-- STUDY MATERIAL follows --

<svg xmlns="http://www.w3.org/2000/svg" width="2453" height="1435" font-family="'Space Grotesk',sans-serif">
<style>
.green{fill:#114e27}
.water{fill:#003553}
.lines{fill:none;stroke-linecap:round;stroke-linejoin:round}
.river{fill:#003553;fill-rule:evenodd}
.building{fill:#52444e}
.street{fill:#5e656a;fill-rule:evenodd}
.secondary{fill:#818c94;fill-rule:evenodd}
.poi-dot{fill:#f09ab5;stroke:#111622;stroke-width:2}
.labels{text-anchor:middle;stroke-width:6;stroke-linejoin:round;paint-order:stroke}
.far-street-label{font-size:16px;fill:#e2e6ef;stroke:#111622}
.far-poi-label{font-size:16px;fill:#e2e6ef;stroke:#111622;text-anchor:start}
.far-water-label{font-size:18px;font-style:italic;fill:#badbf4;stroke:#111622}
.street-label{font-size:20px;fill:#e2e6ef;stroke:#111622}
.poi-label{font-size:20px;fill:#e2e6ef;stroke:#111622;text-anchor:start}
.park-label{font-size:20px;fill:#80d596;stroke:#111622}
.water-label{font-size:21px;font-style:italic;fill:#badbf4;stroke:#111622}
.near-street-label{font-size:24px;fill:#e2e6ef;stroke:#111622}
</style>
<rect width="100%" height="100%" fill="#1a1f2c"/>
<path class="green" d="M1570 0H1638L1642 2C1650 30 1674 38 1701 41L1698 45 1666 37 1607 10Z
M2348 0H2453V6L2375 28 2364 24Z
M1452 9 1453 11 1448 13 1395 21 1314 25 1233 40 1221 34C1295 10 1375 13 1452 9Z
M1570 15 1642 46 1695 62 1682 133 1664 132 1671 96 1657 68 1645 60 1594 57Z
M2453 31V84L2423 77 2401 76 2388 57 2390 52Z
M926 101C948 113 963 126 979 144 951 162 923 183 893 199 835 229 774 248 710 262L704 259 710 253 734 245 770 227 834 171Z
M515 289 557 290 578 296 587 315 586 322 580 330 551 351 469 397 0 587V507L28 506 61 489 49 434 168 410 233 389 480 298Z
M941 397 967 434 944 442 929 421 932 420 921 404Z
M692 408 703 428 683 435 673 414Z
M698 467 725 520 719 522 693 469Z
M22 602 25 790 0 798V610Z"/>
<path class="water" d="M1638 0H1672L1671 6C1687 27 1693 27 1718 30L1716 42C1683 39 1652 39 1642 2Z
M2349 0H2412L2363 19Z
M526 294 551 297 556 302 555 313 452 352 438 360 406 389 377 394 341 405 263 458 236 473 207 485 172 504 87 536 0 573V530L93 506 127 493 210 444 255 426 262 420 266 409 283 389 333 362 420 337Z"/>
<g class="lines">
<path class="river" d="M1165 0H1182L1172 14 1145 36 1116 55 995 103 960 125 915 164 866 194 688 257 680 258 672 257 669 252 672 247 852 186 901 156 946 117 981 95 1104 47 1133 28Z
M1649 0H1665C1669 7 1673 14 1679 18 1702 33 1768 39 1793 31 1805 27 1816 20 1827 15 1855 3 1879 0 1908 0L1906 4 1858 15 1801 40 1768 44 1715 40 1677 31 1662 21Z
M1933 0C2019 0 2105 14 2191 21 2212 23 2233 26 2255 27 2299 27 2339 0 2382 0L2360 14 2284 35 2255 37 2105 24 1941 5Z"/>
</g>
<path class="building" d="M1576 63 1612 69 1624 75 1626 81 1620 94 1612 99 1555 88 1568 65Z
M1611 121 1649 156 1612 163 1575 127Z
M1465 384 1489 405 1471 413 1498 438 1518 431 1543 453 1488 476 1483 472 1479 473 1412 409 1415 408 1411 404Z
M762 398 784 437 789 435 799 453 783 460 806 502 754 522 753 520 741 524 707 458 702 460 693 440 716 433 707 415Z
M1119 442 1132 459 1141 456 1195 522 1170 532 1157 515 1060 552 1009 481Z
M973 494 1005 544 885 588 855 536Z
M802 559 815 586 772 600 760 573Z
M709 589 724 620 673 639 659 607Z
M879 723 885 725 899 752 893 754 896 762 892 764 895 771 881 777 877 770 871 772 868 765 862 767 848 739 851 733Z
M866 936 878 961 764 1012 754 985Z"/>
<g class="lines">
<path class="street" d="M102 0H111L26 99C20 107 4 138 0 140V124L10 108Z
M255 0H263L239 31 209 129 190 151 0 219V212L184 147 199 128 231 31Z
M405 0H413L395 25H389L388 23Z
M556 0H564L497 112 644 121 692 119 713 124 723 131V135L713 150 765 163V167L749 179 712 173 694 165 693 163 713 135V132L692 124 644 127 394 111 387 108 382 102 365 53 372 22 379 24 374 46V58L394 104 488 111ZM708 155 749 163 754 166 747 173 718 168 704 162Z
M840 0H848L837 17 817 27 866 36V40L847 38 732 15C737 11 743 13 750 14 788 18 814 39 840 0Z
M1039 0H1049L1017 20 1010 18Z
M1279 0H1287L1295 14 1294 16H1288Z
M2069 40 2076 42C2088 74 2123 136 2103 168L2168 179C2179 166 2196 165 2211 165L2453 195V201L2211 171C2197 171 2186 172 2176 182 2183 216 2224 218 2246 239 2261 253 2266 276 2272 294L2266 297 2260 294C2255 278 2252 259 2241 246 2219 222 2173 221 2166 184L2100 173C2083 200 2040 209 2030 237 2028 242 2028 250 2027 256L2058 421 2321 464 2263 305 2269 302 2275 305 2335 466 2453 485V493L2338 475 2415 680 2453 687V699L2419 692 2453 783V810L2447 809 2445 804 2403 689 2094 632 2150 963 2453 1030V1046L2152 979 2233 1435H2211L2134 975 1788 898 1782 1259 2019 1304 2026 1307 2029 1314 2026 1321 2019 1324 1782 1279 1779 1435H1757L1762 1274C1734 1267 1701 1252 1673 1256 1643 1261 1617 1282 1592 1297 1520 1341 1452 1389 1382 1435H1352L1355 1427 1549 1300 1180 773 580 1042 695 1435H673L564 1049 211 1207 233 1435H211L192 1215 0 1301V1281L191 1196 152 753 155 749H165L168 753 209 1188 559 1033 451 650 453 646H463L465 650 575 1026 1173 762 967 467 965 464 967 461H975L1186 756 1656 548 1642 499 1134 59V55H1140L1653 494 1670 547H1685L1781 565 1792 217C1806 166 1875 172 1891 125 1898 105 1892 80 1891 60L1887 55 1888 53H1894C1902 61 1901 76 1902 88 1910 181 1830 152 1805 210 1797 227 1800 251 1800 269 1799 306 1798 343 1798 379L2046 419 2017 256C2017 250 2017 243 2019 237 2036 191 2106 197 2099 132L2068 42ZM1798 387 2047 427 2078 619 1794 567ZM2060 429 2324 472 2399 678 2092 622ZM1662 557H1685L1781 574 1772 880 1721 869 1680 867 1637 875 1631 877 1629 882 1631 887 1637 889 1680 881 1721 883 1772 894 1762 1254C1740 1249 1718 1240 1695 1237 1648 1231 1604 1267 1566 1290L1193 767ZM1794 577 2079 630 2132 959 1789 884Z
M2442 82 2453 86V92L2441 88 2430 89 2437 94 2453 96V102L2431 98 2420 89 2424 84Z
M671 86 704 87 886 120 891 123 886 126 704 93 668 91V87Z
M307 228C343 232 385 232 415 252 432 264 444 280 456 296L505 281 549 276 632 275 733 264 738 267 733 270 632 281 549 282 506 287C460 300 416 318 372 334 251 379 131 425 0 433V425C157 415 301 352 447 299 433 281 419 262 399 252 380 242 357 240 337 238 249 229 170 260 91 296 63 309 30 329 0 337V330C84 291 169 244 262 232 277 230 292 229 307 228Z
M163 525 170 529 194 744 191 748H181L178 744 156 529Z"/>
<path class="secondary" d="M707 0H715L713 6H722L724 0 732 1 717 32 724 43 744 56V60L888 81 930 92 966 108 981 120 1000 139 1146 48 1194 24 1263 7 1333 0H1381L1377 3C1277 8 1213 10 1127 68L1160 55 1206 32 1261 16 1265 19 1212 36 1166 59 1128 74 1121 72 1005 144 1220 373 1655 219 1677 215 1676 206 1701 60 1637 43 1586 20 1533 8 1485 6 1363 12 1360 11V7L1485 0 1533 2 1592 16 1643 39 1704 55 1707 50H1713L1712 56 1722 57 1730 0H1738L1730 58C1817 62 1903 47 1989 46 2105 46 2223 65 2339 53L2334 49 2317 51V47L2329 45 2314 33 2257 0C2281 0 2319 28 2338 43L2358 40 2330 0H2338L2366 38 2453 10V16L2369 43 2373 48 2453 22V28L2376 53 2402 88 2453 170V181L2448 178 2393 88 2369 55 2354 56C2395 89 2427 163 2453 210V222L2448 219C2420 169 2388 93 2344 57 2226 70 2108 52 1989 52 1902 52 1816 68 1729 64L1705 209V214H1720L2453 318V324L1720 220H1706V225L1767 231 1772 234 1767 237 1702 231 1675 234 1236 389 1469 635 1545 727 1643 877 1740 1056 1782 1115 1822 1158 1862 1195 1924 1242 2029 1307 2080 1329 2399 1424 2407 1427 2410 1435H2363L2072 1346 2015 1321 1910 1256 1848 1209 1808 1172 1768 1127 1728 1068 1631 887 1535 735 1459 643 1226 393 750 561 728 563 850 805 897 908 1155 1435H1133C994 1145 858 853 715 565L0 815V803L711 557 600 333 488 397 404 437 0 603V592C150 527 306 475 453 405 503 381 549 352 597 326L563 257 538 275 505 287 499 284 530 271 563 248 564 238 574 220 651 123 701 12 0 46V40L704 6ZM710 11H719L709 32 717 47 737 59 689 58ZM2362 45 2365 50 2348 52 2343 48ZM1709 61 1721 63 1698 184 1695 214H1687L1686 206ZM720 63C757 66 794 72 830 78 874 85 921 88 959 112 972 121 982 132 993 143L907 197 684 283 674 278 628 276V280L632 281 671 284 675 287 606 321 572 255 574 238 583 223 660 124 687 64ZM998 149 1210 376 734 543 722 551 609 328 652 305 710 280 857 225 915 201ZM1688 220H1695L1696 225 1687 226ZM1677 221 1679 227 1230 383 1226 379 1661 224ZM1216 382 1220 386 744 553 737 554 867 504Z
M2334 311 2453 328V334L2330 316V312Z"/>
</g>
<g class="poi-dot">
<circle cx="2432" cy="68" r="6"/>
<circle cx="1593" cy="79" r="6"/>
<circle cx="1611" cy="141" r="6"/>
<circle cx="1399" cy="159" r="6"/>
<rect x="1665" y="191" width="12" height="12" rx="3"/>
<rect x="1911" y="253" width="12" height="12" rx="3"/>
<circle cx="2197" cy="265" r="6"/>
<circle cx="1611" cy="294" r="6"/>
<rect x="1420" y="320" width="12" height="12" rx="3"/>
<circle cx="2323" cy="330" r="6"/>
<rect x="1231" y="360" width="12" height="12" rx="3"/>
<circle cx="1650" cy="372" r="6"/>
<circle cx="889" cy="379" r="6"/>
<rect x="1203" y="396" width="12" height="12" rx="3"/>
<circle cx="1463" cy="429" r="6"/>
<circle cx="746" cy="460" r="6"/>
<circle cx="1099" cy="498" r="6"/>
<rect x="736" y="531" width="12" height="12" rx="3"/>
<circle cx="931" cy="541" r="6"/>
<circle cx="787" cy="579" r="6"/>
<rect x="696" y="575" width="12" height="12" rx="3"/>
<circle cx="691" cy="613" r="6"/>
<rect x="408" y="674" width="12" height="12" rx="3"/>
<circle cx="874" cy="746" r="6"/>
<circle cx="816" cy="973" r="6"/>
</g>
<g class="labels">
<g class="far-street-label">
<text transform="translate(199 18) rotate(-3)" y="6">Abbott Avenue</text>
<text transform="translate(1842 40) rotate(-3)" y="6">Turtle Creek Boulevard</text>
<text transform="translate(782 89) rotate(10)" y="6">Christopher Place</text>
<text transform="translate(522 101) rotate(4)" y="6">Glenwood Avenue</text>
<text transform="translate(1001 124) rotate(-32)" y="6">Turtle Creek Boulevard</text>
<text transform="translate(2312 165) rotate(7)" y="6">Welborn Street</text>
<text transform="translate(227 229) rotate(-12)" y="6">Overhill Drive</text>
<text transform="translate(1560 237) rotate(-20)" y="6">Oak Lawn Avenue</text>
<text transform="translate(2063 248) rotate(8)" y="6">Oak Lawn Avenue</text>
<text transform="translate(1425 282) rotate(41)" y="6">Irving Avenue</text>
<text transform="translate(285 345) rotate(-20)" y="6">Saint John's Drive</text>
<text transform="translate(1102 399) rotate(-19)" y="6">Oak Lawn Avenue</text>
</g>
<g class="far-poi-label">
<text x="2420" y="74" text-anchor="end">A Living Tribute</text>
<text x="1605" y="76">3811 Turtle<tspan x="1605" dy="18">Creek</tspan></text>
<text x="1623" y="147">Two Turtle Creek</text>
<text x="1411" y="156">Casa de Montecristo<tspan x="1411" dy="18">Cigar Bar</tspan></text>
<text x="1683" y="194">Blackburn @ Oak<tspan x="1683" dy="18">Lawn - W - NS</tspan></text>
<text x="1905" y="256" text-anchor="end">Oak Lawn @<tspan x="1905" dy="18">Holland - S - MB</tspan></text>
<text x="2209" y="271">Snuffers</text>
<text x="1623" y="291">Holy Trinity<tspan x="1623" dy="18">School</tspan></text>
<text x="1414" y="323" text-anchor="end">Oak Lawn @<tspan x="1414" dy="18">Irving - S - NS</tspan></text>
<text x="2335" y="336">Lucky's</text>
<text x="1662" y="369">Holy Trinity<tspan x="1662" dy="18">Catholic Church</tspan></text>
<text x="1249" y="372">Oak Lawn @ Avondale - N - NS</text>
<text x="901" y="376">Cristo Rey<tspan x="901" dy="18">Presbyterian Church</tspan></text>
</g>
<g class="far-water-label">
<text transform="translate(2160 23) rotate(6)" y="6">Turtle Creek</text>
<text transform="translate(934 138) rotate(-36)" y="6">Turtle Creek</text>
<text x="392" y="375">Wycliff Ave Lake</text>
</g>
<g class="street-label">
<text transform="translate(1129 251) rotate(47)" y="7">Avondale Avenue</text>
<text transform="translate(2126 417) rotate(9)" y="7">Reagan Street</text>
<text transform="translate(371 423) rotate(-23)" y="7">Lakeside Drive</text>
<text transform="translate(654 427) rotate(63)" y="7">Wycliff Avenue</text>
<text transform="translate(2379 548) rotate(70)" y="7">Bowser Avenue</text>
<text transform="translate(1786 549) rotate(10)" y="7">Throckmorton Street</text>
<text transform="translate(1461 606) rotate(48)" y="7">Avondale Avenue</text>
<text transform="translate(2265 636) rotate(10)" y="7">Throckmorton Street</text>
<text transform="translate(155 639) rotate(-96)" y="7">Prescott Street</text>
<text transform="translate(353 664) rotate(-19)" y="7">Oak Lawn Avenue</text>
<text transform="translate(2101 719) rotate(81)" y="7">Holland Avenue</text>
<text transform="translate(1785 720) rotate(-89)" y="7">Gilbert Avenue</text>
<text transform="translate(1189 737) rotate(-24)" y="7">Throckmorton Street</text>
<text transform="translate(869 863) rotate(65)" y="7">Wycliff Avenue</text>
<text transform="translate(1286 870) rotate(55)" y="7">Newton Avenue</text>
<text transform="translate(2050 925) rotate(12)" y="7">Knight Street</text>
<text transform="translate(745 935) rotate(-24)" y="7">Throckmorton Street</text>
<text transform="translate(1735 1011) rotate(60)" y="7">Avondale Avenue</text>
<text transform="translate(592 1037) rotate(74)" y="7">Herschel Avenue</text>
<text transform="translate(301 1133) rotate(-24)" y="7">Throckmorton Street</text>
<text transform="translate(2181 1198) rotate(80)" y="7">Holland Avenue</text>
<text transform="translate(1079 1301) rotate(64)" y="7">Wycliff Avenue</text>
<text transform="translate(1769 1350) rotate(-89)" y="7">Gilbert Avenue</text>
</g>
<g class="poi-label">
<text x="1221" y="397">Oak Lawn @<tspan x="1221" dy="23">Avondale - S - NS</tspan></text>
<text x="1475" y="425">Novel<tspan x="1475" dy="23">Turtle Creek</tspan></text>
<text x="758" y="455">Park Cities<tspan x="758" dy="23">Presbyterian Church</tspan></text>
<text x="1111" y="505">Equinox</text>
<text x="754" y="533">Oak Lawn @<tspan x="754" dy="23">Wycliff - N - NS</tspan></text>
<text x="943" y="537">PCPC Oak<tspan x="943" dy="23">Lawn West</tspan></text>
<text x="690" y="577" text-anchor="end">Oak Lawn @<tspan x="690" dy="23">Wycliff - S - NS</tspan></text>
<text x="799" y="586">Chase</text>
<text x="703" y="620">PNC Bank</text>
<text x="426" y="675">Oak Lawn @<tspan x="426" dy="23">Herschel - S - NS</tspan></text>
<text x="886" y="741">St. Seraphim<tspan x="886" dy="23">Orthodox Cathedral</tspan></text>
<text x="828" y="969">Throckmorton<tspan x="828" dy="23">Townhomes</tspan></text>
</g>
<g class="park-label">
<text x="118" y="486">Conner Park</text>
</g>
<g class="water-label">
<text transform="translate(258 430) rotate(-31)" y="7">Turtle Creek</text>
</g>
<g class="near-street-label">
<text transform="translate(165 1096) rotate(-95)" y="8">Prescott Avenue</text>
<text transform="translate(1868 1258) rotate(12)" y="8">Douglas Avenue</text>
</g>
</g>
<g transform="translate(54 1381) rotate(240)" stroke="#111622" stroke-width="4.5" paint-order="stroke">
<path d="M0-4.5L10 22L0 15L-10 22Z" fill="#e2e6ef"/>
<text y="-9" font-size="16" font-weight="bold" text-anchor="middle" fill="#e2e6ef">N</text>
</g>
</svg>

-- STUDY MATERIAL concluded --

** DESCRIPTION OF THE TASK **
Using the records above, select and copy every line that has the word "Wycliff".

** RESULT OF THE EXERCISE **
<text x="392" y="375">Wycliff Ave Lake</text>
<text transform="translate(654 427) rotate(63)" y="7">Wycliff Avenue</text>
<text transform="translate(869 863) rotate(65)" y="7">Wycliff Avenue</text>
<text transform="translate(1079 1301) rotate(64)" y="7">Wycliff Avenue</text>
<text x="754" y="533">Oak Lawn @<tspan x="754" dy="23">Wycliff - N - NS</tspan></text>
<text x="690" y="577" text-anchor="end">Oak Lawn @<tspan x="690" dy="23">Wycliff - S - NS</tspan></text>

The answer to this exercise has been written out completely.